# Bilderreihe Teichmuschel



## jochen (20. Apr. 2007)

Hallo,

Ich habe im letzten Jahr schon die Beobachtung gemacht, daß sich die Bitterlinge nicht für die __ Muscheln interessieren, wenn sie ganz am Teichgrund in einer Tiefe von 1,5m liegen.
Heute ist es mir wieder aufgefallen, das zwar das Bitterlingsmännchen schon sein Balzkleid trägt, aber die Muscheln nicht umtanzt... 

Zuerst kam mir der Gedanke, das die Muscheln nicht mehr am Leben sind, also habe ich sie herausgefischt und nachgeschaut.
Es läßt sich auch gut nachprüfen ohne die Muscheln aus den Teich zu nehmen, in dem man sie sanft mit einen Stil anstößt...nicht so... , wenn sie geöffnet und am leben sind, schließen sie sich... , wenn nicht... 
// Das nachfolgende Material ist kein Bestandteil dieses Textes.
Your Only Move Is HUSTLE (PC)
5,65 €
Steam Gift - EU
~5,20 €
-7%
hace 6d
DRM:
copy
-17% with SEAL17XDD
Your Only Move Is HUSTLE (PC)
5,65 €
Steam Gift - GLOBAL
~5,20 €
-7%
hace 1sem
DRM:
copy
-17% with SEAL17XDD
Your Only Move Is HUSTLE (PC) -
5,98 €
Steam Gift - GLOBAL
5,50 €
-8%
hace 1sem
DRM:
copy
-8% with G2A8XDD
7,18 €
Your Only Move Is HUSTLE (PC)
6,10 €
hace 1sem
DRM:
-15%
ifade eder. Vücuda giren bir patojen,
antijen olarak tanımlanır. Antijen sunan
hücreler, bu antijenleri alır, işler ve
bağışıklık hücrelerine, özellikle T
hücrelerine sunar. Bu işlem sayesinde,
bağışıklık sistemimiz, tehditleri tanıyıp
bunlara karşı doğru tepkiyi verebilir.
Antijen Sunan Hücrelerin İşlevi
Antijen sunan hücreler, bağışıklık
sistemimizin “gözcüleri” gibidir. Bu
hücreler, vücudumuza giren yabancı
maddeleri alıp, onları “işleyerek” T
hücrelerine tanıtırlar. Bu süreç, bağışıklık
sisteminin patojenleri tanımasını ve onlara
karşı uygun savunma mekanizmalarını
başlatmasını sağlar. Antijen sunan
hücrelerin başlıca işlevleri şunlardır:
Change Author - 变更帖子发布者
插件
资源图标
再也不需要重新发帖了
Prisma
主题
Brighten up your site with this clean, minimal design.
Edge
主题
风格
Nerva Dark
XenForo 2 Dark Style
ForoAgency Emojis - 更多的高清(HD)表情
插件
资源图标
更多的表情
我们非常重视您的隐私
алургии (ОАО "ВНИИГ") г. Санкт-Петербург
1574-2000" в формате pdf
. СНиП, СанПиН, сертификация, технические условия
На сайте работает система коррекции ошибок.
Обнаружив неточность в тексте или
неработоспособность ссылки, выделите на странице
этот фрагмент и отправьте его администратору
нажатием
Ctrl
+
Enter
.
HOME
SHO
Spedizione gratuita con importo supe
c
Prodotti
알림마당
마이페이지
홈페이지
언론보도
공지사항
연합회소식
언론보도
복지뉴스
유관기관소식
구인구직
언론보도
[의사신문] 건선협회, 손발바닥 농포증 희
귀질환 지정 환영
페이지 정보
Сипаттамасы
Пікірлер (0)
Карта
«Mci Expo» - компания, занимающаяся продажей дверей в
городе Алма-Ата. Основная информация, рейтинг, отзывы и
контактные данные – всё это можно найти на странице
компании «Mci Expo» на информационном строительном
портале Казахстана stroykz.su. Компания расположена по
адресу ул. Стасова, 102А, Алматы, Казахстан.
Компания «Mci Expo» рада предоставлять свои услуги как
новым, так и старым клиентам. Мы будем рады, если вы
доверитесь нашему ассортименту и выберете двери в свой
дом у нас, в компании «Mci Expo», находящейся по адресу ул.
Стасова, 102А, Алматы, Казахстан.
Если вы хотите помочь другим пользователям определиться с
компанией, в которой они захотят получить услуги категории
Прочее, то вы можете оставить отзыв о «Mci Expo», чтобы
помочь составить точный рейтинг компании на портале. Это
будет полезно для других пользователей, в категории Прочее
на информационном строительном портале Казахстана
Da die Muscheln nicht nach faulen Fleisch rochen, sie sich auch sofort zusammenklappten, wurden sie in eine Tiefe von ca. 70cm. gelegt

 

es dauerte keine fünf Minuten und der erste __ Bitterling wurde neugierig...

 

die Muschel machte sich sofort daran, sich wieder einzubuddeln, der _Fuß_ wurde zuerst nur vorsichtig ausgefahren...

 

noch ein wenig... 

 

dann den ganzen Fuß...

 

erste Berührung mit den Sand... das Bitterlingsmännchen hatte schon einen neuen Stammplatz...

 

Fuß fest in den Sand gegraben...

 

und zu guter letzt aufgestellt...

 

jetzt kann der Tanz des Bitterlings beginnen...

schönes Wochenende...


----------



## inge50 (20. Apr. 2007)

*AW: Bilderreihe  Teichmuschel*

Hallo Jochen,

schöne Bilder.
Ich hab auch eine Muschel, aber keine Bitterlinge.

Ist schon interessant zu beobachten, wie die __ Muscheln sich bewegen.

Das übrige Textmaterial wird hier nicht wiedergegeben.